**Extract**
In 1914, Reginald Walter Hooley reviewed the material. He, incorrectly, claimed the pelvis elements were misidentified parts of the notarium of the shoulder girdle and referred several additional specimens to Ornithostoma, among them a skull fragment featuring a crest base, specimen CAMSM B.54406, and postcranial fragments such as vertebrae and limbs.

In a 1994 paper, S. Christopher Bennett like Lydekker considered Ornithostoma to be distinct from Pteranodon, mainly because of the lower edge ridges of the jaw. He also concluded that it was a nomen dubium. This in 2001 was rejected however, by David Unwin who thought Ornithostoma to be a valid genus belonging to the Pteranodontidae, but limited the referable material to the original three fragments, including perhaps CAMSM B.54406, and places the wingspan of Ornithostoma at 2-3 meters. Hooley's postcranial fragments he referred to Lonchodectes. In 2012, Alexander O. Averianov again recombined the holotype with CAMSM B.54406 and selected postcrania, the combination showing traits that indicated a position in the Azhdarchoidea, representing an animal similar in some ways to Tapejara.

Stored items
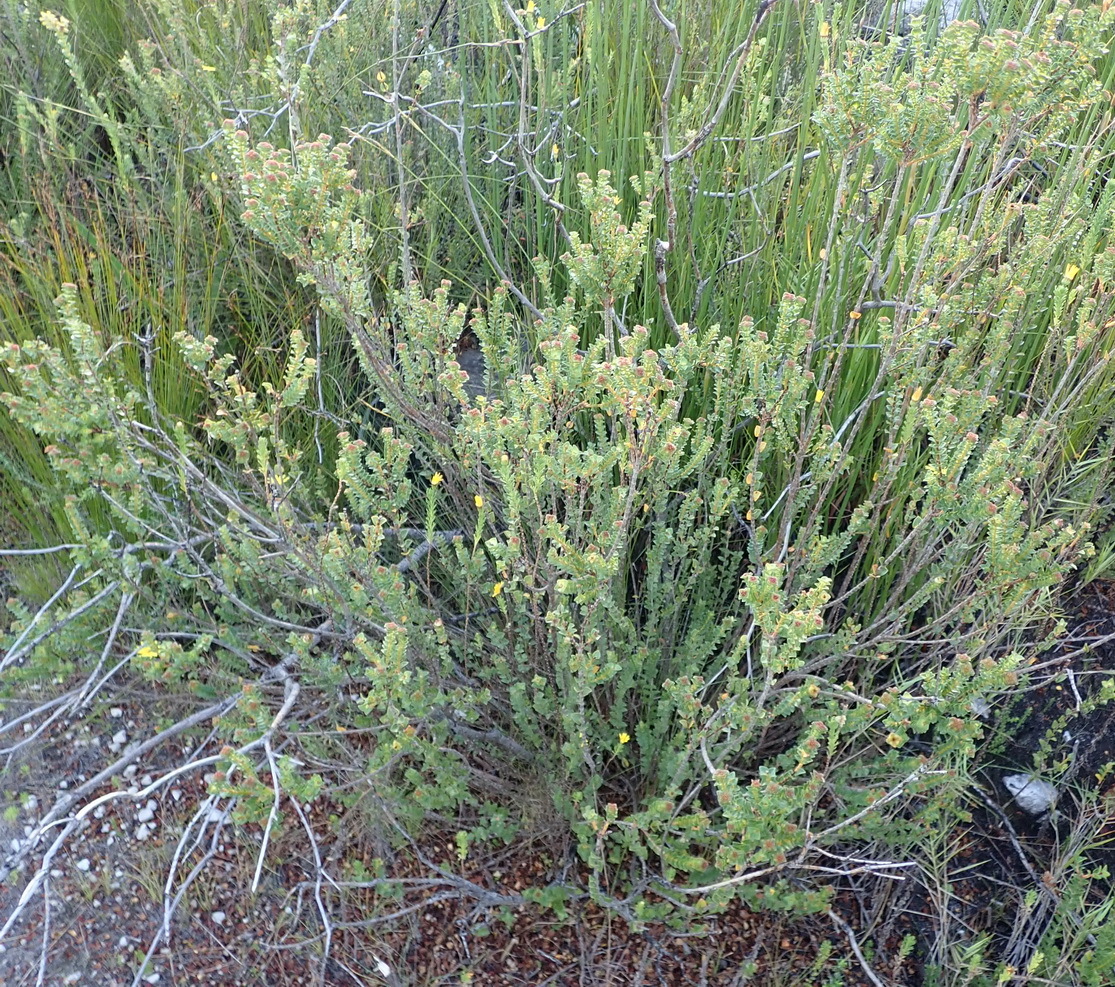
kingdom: Plantae
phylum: Tracheophyta
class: Magnoliopsida
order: Myrtales
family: Penaeaceae
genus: Penaea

**Exercise requirements**
Pick up the passage on Ornithostoma's classification after its last sentence and write the next part.

**Answer space**
There has also been an Ornithostoma species based on a find from Russia. In 1914 Nikolai Nikolaevich Bogolubov named a single large vertebra found near Petrovsk Ornithostoma orientalis. The name was emended to O. orientale by George Olshevsky in 1991 because stoma is neuter. It has been renamed Bogolubovia orientalis (Nesov & Yarkov 1989) and been transferred from the Pteranodontidae to the Azhdarchidae.

In 2020, Roy E. Smith and colleagues restricted Ornithostoma to include only jaw fragments, and considered it an azhdarchoid.